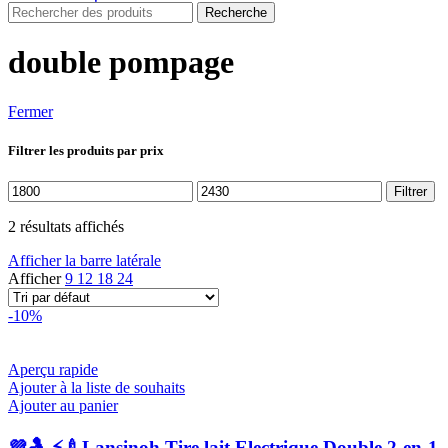
Recherche
double pompage
Fermer
Filtrer les produits par prix
Prix
Prix
Filtrer
min
max
2 résultats affichés
Afficher la barre latérale
Afficher
9
12
18
24
-10%
Aperçu rapide
Ajouter à la liste de souhaits
Ajouter au panier
💜🤱 ⚡🍼Lansinoh Tire lait Electrique Double 2-en-1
□ □ □ □
Report each line in the records above that contains the string "Ajouter". Case matters.

Answer area:
Ajouter à la liste de souhaits
Ajouter au panier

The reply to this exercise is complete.